A couple of weeks ago I went with Stéphanie, the wonderful girl from the Undisclosed Dinner project to Pimpinelle to taste the candy of Bon et Bon. We were so taken by their sweet little jewels that Amaury, the candy wizard behind Bon et Bon invited Sara and me to a more private tasting in their Brussels premises. One thing you should know, we gals rarely say no to candy.
A bunch of boxes on the table, we got to taste the glorious Belgian raspberry Cuberdon, created in 1873 by the De Vynck pharmacist.

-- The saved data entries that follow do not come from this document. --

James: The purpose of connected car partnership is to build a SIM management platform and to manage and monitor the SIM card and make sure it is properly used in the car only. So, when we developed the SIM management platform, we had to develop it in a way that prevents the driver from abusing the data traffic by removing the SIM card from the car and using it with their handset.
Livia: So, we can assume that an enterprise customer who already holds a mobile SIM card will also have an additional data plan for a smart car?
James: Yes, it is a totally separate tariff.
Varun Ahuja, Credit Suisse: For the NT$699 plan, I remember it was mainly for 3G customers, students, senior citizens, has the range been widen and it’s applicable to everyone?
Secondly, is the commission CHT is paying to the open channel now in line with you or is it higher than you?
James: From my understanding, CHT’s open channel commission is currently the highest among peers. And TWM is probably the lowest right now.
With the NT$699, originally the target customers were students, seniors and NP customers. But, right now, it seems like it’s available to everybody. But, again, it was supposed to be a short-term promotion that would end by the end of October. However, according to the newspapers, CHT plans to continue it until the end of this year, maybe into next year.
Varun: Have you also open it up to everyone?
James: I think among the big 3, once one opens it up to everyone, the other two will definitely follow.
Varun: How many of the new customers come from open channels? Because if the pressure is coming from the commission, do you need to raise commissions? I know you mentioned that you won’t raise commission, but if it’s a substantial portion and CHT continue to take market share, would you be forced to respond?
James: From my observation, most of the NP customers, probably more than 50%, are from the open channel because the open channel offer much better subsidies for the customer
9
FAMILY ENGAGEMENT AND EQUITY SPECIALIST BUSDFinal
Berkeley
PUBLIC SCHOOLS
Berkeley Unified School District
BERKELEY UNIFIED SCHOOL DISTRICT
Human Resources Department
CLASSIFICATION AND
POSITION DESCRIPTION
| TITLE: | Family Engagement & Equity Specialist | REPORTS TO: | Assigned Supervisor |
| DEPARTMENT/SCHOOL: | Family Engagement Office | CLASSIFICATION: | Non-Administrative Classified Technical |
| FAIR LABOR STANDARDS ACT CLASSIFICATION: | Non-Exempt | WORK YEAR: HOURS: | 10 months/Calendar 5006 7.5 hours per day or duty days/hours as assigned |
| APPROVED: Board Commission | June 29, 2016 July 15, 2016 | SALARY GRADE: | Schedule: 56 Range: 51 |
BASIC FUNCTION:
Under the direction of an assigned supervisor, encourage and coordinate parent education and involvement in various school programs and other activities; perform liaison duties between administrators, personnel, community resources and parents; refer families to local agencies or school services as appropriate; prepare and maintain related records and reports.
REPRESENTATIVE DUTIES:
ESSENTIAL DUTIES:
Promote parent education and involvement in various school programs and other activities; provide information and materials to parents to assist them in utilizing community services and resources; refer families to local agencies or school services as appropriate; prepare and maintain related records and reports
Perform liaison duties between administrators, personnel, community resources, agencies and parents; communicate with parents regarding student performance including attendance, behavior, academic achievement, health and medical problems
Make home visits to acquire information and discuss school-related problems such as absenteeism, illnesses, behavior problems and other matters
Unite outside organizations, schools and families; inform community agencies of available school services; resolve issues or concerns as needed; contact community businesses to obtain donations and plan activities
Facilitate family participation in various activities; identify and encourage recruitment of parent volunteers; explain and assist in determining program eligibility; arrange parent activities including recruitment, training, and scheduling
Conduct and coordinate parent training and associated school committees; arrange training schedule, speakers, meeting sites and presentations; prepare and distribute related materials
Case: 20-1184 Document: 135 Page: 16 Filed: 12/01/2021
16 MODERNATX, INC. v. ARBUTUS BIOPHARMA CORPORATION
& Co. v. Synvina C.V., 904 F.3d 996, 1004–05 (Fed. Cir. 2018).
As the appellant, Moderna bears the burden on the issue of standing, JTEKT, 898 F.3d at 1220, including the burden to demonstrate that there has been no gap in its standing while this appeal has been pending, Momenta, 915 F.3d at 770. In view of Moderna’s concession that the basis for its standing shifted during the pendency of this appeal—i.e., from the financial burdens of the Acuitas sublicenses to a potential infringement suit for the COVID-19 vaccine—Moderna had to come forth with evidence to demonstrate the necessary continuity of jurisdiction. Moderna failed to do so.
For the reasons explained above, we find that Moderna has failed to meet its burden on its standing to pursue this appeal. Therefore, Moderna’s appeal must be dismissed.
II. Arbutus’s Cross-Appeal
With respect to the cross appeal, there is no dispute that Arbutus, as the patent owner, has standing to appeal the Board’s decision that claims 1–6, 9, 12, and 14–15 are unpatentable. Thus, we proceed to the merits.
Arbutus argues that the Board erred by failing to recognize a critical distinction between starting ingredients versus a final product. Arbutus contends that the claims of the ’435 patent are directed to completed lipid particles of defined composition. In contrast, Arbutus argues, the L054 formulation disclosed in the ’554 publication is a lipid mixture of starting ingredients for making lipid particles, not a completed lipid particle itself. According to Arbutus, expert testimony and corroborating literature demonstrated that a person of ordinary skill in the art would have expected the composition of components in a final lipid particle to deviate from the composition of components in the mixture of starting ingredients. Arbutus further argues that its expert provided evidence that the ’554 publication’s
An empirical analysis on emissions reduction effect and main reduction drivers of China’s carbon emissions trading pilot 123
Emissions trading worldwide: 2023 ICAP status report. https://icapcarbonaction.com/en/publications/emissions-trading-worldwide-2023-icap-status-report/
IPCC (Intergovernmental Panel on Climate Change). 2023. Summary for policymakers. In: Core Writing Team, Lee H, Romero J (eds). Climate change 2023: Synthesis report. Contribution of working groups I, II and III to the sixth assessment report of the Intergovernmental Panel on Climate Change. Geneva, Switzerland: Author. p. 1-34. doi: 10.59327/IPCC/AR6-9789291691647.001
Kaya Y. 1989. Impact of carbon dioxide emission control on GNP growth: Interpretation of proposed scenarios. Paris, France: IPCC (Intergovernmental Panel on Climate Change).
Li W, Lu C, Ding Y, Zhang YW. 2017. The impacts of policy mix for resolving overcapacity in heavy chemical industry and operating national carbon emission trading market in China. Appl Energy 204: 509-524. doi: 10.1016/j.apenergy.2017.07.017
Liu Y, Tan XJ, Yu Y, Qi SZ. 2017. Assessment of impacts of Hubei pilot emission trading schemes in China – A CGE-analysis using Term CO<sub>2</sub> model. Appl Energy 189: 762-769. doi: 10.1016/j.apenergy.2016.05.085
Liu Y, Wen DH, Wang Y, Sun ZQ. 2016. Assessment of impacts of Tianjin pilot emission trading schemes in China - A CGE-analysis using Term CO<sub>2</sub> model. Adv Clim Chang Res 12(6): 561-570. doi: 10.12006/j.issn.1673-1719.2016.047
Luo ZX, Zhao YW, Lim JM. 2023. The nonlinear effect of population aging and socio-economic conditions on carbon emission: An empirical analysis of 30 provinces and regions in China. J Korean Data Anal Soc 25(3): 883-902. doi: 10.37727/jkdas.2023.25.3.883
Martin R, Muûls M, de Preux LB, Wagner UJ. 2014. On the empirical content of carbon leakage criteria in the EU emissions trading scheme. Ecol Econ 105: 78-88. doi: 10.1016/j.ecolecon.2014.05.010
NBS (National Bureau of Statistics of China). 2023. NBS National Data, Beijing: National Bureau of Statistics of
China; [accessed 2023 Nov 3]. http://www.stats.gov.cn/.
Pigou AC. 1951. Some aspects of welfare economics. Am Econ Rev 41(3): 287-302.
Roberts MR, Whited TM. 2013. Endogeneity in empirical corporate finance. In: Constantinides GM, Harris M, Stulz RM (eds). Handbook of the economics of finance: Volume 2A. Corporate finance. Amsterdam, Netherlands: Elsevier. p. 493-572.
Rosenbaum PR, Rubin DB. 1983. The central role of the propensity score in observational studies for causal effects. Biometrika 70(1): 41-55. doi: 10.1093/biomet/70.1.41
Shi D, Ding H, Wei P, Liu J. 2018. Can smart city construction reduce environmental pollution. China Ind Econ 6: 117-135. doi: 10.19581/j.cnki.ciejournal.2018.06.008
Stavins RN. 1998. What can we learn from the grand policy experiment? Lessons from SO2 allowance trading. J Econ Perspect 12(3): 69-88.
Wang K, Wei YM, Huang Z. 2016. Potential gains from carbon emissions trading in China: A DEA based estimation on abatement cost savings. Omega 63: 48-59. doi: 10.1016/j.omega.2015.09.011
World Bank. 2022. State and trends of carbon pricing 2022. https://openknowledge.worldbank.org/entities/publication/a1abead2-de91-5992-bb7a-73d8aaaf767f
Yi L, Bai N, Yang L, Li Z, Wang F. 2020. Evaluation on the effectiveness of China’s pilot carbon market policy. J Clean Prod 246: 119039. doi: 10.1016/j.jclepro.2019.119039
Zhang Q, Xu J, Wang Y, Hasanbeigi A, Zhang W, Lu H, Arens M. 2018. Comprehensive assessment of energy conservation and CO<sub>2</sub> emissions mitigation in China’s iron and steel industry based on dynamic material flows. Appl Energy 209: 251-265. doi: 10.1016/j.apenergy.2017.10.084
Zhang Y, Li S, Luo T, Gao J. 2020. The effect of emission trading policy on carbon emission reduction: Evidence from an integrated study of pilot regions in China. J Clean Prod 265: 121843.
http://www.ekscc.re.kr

Wow. Actual raspberry taste and so meltingly soft. We sampled the Angélique de Niort. So special… it’s almost like a sweet veggie! It’s rhubarb meets celery! Sophistcated and yummy. Then the Coquelicots, made from wild poppy petals, anciently used for their healing virtues. The Calissons d’Aix, the salted Caramels…!
As Amaury explained to us, his eyes shining with excitement and pride, Bon et Bon offers local candy produced by small artisans. Each candy comes from a specific French or Belgian region and Bon et Bon works with the artisan who has the original recipe or the closest one, at least. Sometimes, as with the Bêtises de Cambrai, it’s candy war! Much resembling a Tim Burton movie, two artisans claim they detain the original recipe… and they’re feisty!
Bon et Bon is much more than delicious candy in pretty little carton boxes. It’s an ode to our regions’ heritage and a strive to keep the ancestral knowhow alive and pass it on from generation to generation. I think it’s such a beautiful endeavour. Also, who said candy was bad for you?! Did you know that the original, good candy has actually plenty of great natural ingredients and beneficial properties? Unlike most of the plastic candy we too often chew on…
You can order your boxes online and have them delivered worldwide. Or you can get them in various sellpoints like Pimpinelle and Hei Shop & Tea.
Amaury, Mélanie, thanks again for the invitation and keep up the sweet work!